___ RAW DATA ___

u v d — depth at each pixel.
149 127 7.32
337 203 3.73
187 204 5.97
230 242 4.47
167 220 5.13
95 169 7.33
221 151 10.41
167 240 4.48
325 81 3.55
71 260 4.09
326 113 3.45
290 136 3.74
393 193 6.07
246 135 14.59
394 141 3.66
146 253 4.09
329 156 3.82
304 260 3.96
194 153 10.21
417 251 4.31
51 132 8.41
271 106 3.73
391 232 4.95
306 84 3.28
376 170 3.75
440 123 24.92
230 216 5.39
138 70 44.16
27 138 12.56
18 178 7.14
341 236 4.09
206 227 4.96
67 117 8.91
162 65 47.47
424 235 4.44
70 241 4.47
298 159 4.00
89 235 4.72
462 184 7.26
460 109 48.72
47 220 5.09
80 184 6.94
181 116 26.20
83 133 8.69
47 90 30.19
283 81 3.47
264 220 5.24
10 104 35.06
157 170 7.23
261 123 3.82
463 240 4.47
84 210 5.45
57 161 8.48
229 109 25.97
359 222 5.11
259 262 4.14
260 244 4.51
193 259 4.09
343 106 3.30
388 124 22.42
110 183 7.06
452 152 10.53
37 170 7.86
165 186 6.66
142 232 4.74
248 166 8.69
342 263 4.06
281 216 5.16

___
___ RAW DATA ___

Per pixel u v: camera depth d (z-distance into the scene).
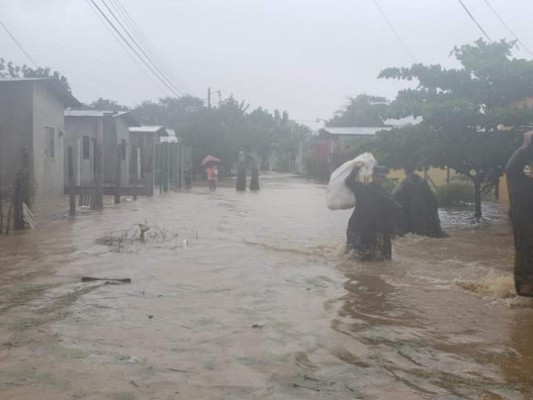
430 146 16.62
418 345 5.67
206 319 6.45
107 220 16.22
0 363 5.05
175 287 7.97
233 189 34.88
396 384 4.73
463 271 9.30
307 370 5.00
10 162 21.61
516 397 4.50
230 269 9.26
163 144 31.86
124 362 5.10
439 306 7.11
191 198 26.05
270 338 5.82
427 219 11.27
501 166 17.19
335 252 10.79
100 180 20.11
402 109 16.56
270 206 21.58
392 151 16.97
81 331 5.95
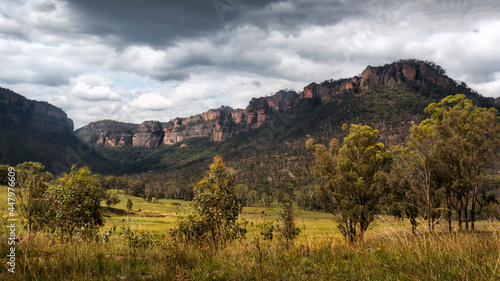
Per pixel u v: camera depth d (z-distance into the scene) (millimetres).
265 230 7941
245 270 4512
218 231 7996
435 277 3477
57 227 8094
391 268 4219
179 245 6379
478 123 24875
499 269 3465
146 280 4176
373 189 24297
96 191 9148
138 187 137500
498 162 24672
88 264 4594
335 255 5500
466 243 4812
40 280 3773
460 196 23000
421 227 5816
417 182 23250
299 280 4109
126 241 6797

___
___ RAW DATA ___

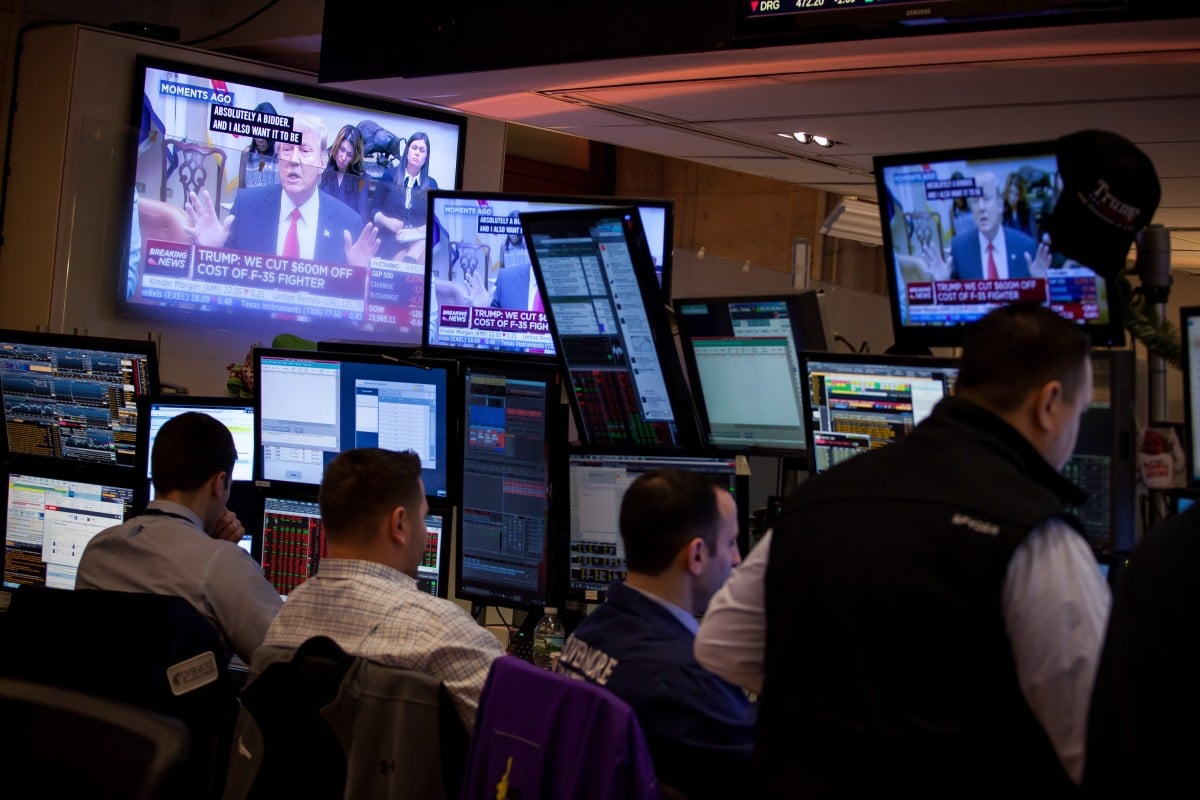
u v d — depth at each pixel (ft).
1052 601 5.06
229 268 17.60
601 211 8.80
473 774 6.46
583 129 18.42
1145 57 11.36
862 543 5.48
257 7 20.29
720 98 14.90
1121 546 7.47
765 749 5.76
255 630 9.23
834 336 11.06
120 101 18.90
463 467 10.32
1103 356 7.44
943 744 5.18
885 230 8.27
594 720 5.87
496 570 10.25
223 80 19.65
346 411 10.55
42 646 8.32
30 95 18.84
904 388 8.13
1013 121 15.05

___

▶ _THE PROBLEM_
Select and copy every line from the records that includes the word "distance".

▶ _SOLVED EXERCISE_
Per pixel u v: camera depth d (z-distance into the scene).
Per pixel u v: camera depth d (z-distance into the scene) (millimetres).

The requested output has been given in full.